Text extract —

──────

Originally in my notes as Serpent Mound Masala Chai, this blend was developed as I was asked to recreate the flavor of the discontinued Oregon green tea chai concentrate that some of our friends were using; also known as Kasmiri green chai.
It is not new information to many, but is to some, that Chai simply means ‘tea’. There is a lot of misunderstanding and misinformation around tea and the popularization of ‘chai’ in coffee/tea houses has done little to change that with regards to this particular beverage in America. Most think that ordering Chai means a cup of warm, milky, creamy sweetness with a spice note and a mere hint of tea tannins. Many are unaware that traditional chai is variable depending on what regional influences are present and often will be surprised (some pleasantly so) to sip chai at an Indian restaurant and find it unsweetened and without milk: simply Masala Chai- Spiced Tea.
Of course with so many tea companies attempted to add their own signatures and blends, flavoring and spicing, adding fruit, flowers, spices, oils, additives….the terms are not often utilized in a traditional context and can loose a bit of meaning.
I suppose I rest on this point only because it also explains my nom de plume- Kashyap (for more on that try here: http://en.wikipedia.org/wiki/Kashyap) . I became very fascinated by the regional variations of masala chai and the spices, how they were used, why, and the local diets influence. I was pleased with the introduction of the Chaiwala in Slumdog millionaire and thought that the idea of chai might undergo a bit of an evolution, but its seems that is not quite as transforming as I’d hoped.
In any case, I was developing some chai blends and I was also asked to complete a project for one of our customers and in the process discovered some interesting facts about tea, spices, and blending. I also learned some fun things about matcha.
I developed this blend and was pleased when with a small amount of tweeking I found myself with this cup in my hands and these were my original notes:
creamy, verdant, floral, nutty, lightly spicy…mix of jasmine and cardamom creates and illusion of near almond flavor.

──────

Raw data —

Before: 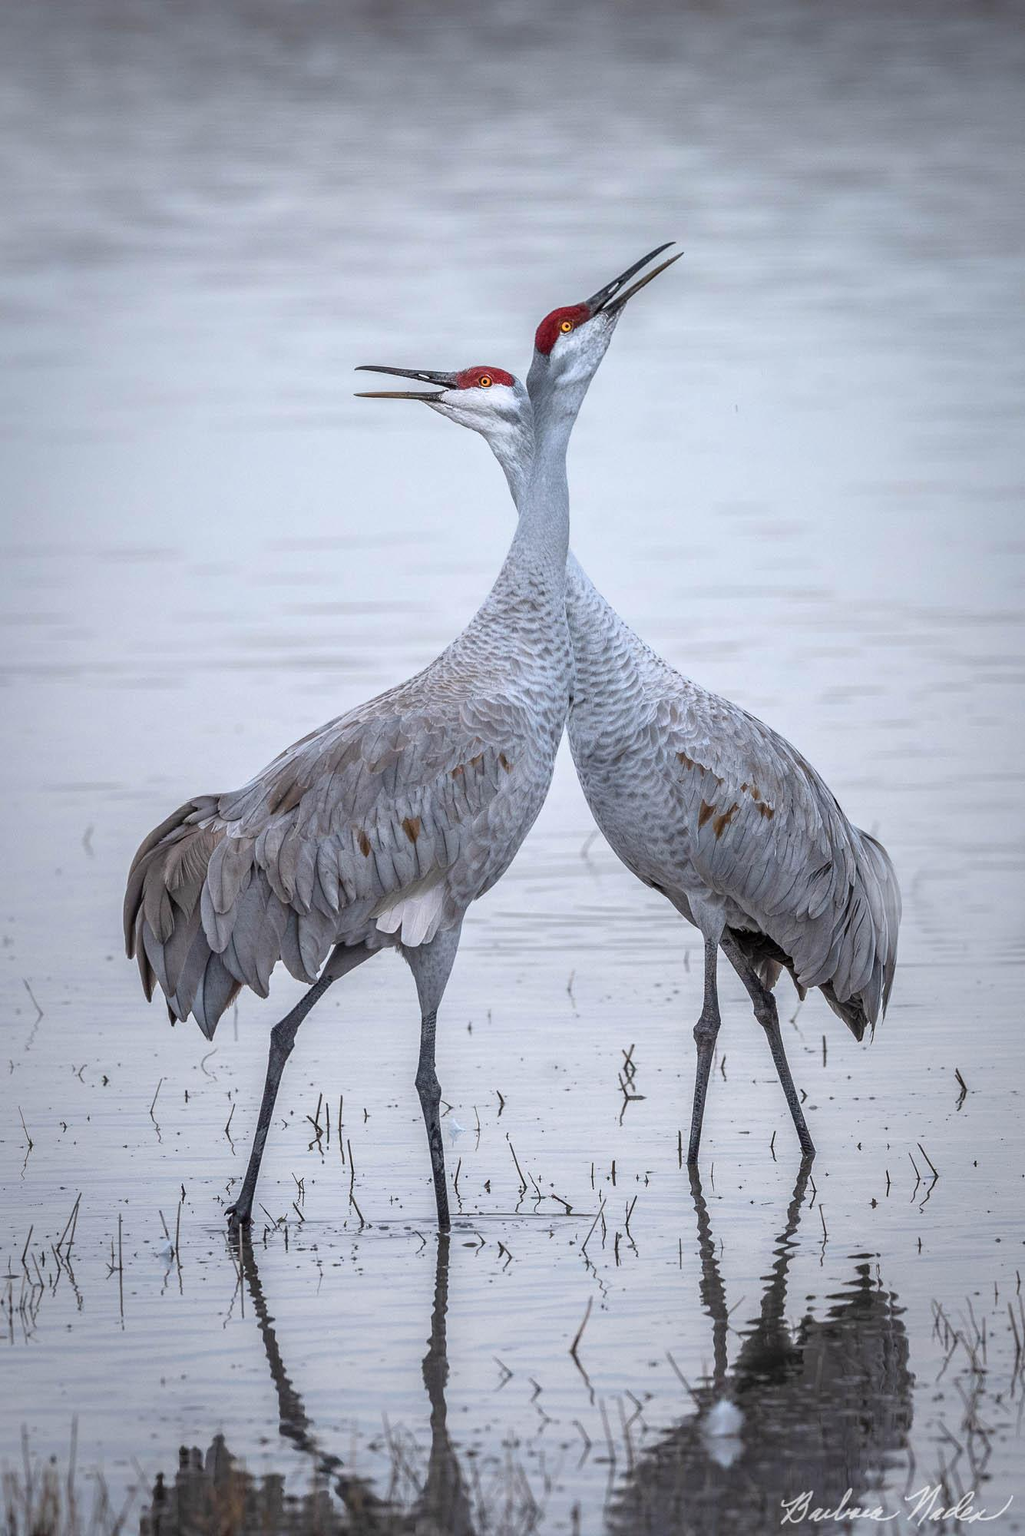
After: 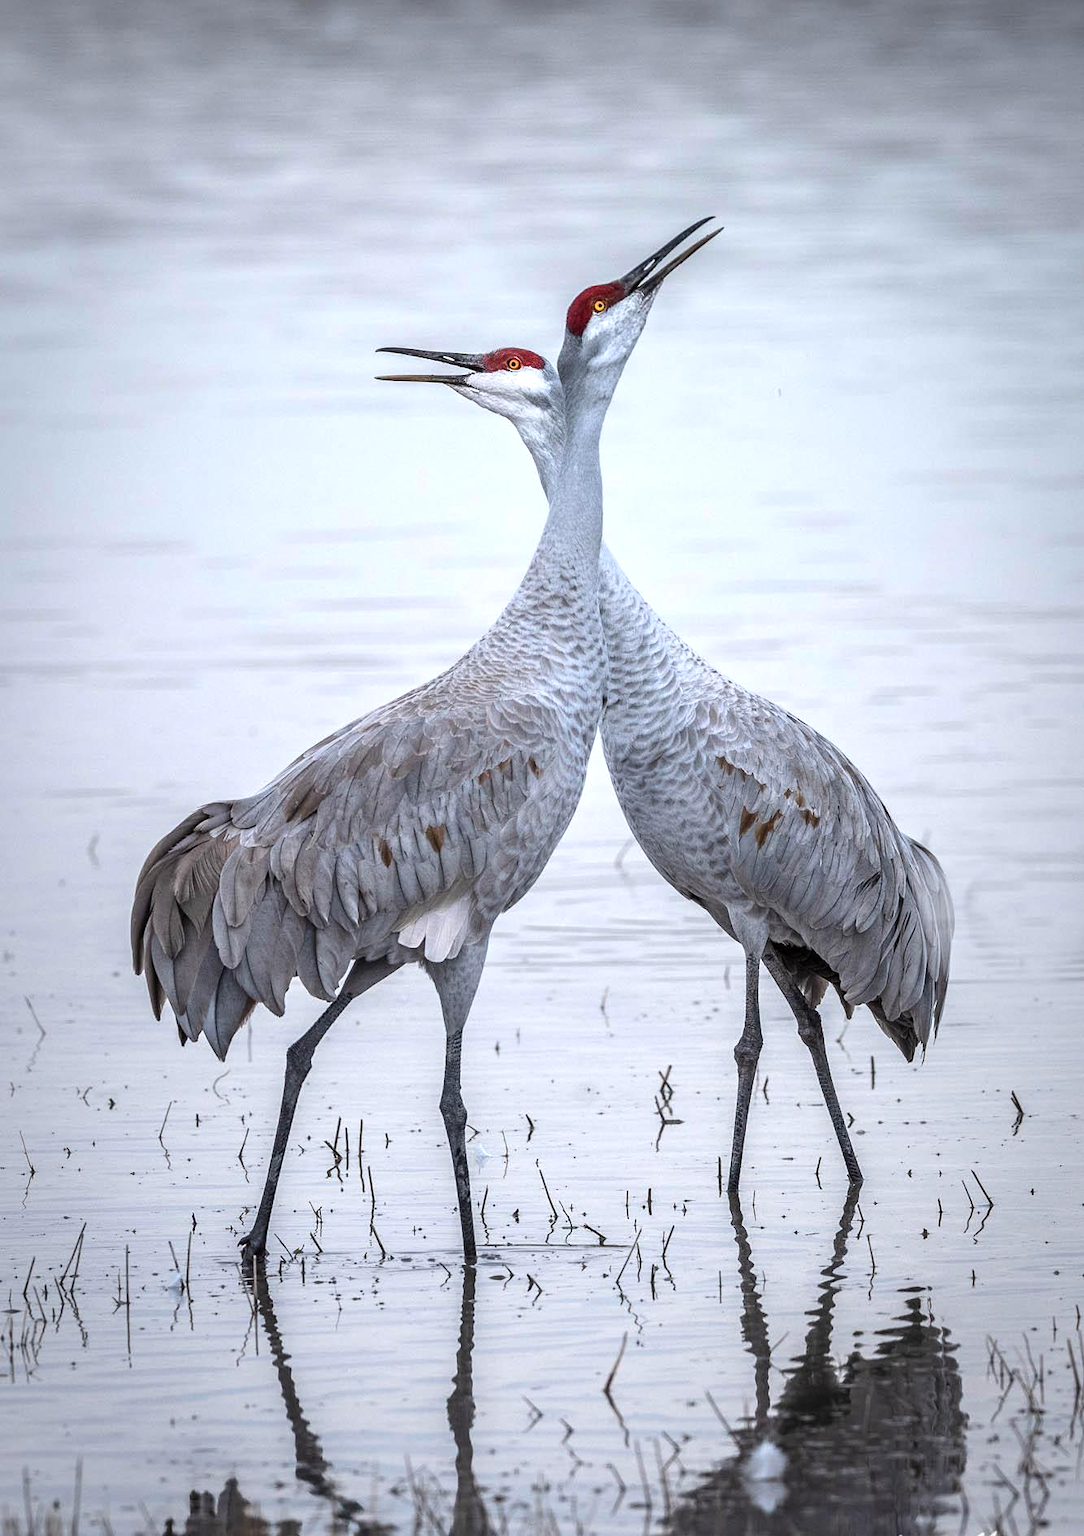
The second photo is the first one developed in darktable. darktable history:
tone equalizer: -8 EV -0.417 EV, -7 EV -0.389 EV, -6 EV -0.333 EV, -5 EV -0.222 EV, -3 EV 0.222 EV, -2 EV 0.333 EV, -1 EV 0.389 EV, +0 EV 0.417 EV, edges refinement/feathering 500, mask exposure compensation -1.57 EV, preserve details no
crop and rotate: top 2.479%, bottom 3.018%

──────

Tasks for this exercise —
1. Revise the part of the chai text that opens with "It is not new" and closes with "Chai- Spiced Tea.", replacing "America" with "the United States".
2. In the chai text, what name did the blend originally have in the notes?
The entries have no connection to the chai text.

Solutions for each task —
1.
It is not new information to many, but is to some, that Chai simply means ‘tea’. There is a lot of misunderstanding and misinformation around tea and the popularization of ‘chai’ in coffee/tea houses has done little to change that with regards to this particular beverage in the United States. Most think that ordering Chai means a cup of warm, milky, creamy sweetness with a spice note and a mere hint of tea tannins. Many are unaware that traditional chai is variable depending on what regional influences are present and often will be surprised (some pleasantly so) to sip chai at an Indian restaurant and find it unsweetened and without milk: simply Masala Chai- Spiced Tea.

2. Serpent Mound Masala Chai